- _TASK REQUIREMENTS_
Nothing besides a number belongs in the answer, which is how many lines of the listing contain the string "height".

- _DATASET EXTRACT_

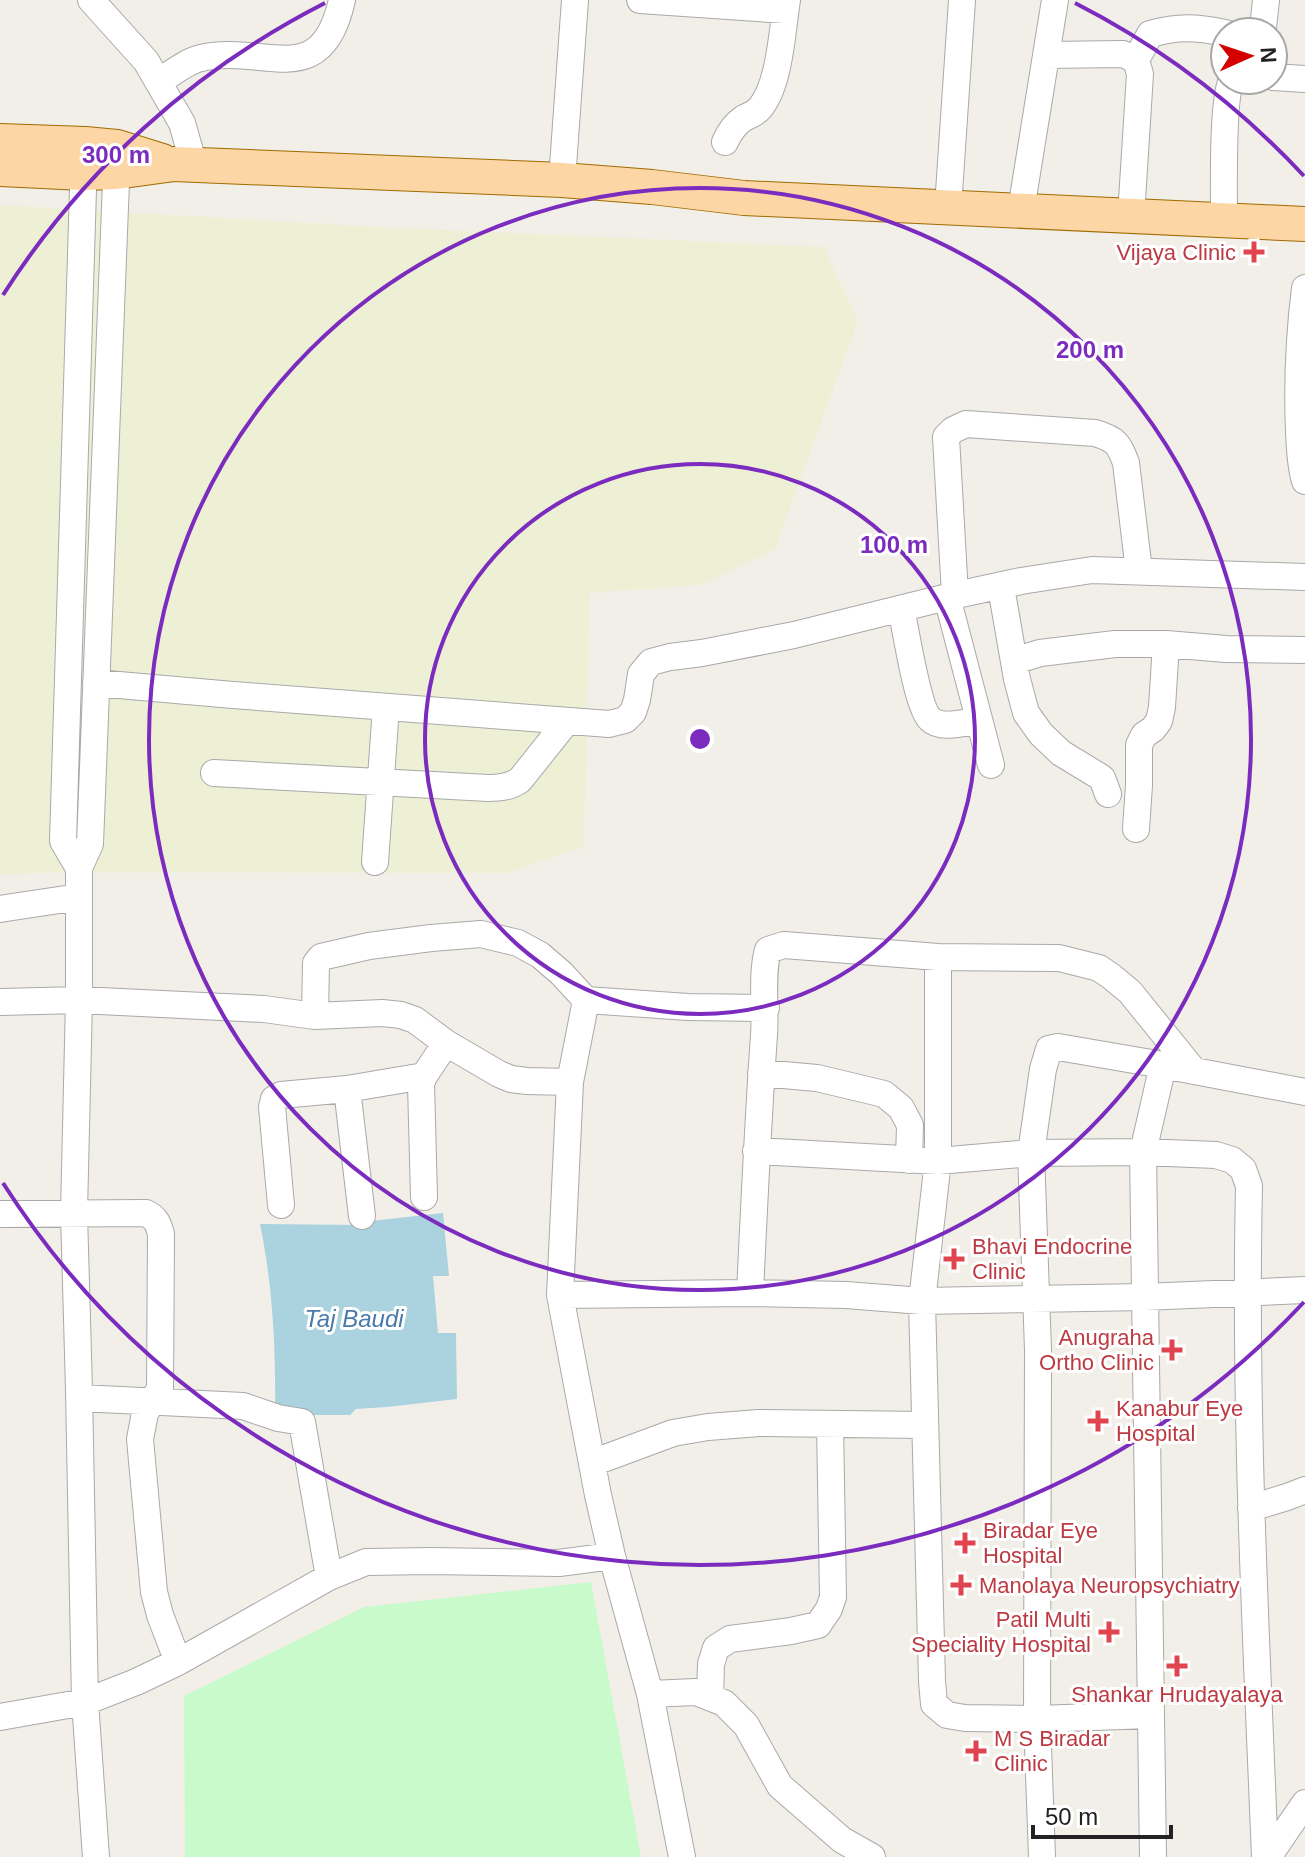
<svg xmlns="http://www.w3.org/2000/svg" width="1305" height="1857" font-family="Arial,sans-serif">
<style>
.farmland{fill:#eef0d5}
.park{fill:#c8facc}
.water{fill:#aad3df}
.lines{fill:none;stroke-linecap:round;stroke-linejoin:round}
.minor-casing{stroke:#a9a9a9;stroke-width:28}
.major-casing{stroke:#a06b00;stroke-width:36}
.minor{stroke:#fff;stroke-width:26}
.major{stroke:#fcd6a4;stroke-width:34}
.ring{fill:none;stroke:#7b2cbf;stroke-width:4}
.health-dot{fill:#e0444e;stroke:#fff;stroke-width:3}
.labels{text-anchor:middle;stroke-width:6;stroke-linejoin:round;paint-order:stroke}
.health-label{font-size:22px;fill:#be3a42;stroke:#fff;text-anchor:start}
.water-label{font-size:24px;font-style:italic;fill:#4a7aab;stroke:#fff}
.centre{fill:#7b2cbf;stroke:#fff;stroke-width:4}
.ring-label{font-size:24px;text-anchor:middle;font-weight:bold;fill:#7b2cbf;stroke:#fff;stroke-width:6;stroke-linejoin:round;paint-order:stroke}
</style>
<rect width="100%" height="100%" fill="#f2efe9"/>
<path class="farmland" d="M0 205 379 227 824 247 858 321 775 549 702 585 590 593 584 846 509 873 57 872 0 875Z"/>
<path class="park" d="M591 1582 641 1857H185L184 1696 364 1607Z"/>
<path class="water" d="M443 1213 449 1276H433L438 1333H456L457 1399 387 1407 356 1409 350 1415H275C276 1351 273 1287 260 1224L364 1225 371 1221Z"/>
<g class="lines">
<g class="minor-casing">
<path id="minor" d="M91 0 146 61 182 123 194 165
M640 0 785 10
M1259 32 1263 28 1266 0
M1046 55 1123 54 1136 60 1140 74 1131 216
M1136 60 1150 34C1179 26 1196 27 1225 33
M1273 77 1305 79
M158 82C171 74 187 61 201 58 265 43 321 94 342 0
M725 142C729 133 735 124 744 118 750 115 755 114 760 108 780 84 782 31 787 0
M562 180 575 0
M948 207 962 0
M1021 210 1055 0
M1224 221C1224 196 1222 95 1232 80
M1305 288C1299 336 1297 384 1299 432 1300 449 1300 465 1305 481
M1001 587 1017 679 1026 713 1041 734 1061 753 1102 778 1108 794
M955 595 946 437 953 430 966 424 1095 433C1115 439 1119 443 1126 463L1139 571
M947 597 991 765
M901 609C906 629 917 707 930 719 941 730 965 722 979 720
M1014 661 1040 653 1115 644H1166L1226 649 1305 650
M96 683 233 695 609 724 625 720 633 712 637 700 641 674 651 662 670 657 702 653 794 635 947 597 1021 581 1092 570 1305 577
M214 773 488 788C500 788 510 787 520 780L567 721
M1136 829 1139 785V745L1144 735 1153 729 1159 721 1162 707 1166 644
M375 862 386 707
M79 868 63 841 84 157
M0 909 79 897
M938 957V1161L922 1301 932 1681 934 1704 947 1715 965 1718 1037 1719 1151 1715
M586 1000 570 1082 560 1295 598 1495 612 1556 650 1694 682 1857
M0 1002 79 1000 264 1009 315 1016 382 1013 401 1015 415 1020 446 1043 499 1074 511 1079 527 1081 570 1082
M315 1016 316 963 321 957 369 946 431 938 481 934 518 943 540 955 561 973 586 1000 688 1007 766 1008
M761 1073 817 1078 884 1094 901 1108 910 1125 909 1160
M347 1089 362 1216
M756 1151 938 1161 1031 1153 1143 1152 1216 1155 1232 1160 1243 1169 1249 1186C1244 1409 1256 1633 1265 1857
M424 1197 421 1084 424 1076 446 1043
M281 1205 272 1107 274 1099 281 1095 347 1089 424 1076
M0 1214 146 1213C156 1218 158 1223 161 1234L160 1389 145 1413 140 1439 154 1592 160 1615 178 1662
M750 1293C754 1207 758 1121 764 1035 766 1009 761 974 768 950L784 945 938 957 1059 958 1099 968 1112 977 1130 992 1194 1071
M560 1295 750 1293 846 1295 922 1301 1144 1297 1305 1290
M80 1398 243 1406 278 1418 302 1422 329 1577
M592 1463 673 1433 708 1427 759 1423 925 1425
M1251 1508 1287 1497 1305 1490
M650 1694 696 1692 724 1703 746 1725 780 1786 842 1840 872 1857
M710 1697 711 1664 716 1648 730 1639 791 1631 818 1625 829 1609 833 1597 830 1424
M0 1717 85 1702 136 1682 178 1662 329 1577 366 1562 431 1561 559 1563 612 1556
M96 1857 85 1702 79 1390 74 1213 79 1000V868L90 844 117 156
M1042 1857 1037 1719 1038 1350 1031 1153 1043 1069 1049 1049 1058 1047 1163 1065
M1153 1857 1143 1152 1163 1065 1305 1092
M1268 1857 1305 1803"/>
</g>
<g class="major-casing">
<path id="major" d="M0 141 85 144 117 147 162 161
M0 169 83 173 116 172 174 164 392 173 562 180 652 187 744 198 1305 224"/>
</g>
<use href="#minor" class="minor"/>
<use href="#major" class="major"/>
</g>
<g class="ring">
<circle cx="700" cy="739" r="275"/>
<circle cx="700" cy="739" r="551"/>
<path d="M1304 1302A826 826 0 0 1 3 1183M3 295A826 826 0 0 1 325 3M1075 3A826 826 0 0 1 1304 176"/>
</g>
<g class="health-dot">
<path d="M1250 240h8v8h8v8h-8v8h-8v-8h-8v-8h8z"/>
<path d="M950 1247h8v8h8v8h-8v8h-8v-8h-8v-8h8z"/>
<path d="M1168 1338h8v8h8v8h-8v8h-8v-8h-8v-8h8z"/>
<path d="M1094 1409h8v8h8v8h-8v8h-8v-8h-8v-8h8z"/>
<path d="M961 1531h8v8h8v8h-8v8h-8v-8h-8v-8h8z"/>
<path d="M957 1573h8v8h8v8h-8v8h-8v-8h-8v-8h8z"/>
<path d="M1105 1620h8v8h8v8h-8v8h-8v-8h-8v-8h8z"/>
<path d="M1173 1654h8v8h8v8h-8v8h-8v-8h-8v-8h8z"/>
<path d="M972 1739h8v8h8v8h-8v8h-8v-8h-8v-8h8z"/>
</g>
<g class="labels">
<g class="health-label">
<text x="1236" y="260" text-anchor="end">Vijaya Clinic</text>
<text x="972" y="1254">Bhavi Endocrine<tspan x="972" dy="25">Clinic</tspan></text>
<text x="1154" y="1345" text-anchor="end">Anugraha<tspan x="1154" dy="25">Ortho Clinic</tspan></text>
<text x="1116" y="1416">Kanabur Eye<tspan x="1116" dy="25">Hospital</tspan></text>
<text x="983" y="1538">Biradar Eye<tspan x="983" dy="25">Hospital</tspan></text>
<text x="979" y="1593">Manolaya Neuropsychiatry</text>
<text x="1091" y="1627" text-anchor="end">Patil Multi<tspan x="1091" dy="25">Speciality Hospital</tspan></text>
<text x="1177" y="1702" text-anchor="middle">Shankar Hrudayalaya</text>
<text x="994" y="1746">M S Biradar<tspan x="994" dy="25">Clinic</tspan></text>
</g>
<g class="water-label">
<text x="354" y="1327">Taj Baudi</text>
</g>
</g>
<circle cx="700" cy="739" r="12" class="centre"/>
<g class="ring-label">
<text x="116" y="163">300 m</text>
<text x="1090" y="358">200 m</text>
<text x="894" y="553">100 m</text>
</g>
<g transform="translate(1249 56) rotate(87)"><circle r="38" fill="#ffffff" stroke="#a7a7a7" stroke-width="2"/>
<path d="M0-6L14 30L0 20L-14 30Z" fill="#d40000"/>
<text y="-12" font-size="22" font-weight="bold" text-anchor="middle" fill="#222222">N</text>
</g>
<path d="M1033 1825v12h138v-12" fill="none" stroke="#222222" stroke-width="4"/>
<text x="1045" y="1825" font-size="24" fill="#222222" stroke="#ffffff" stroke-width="6" paint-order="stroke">50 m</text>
</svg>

- _ANSWER BELOW_
2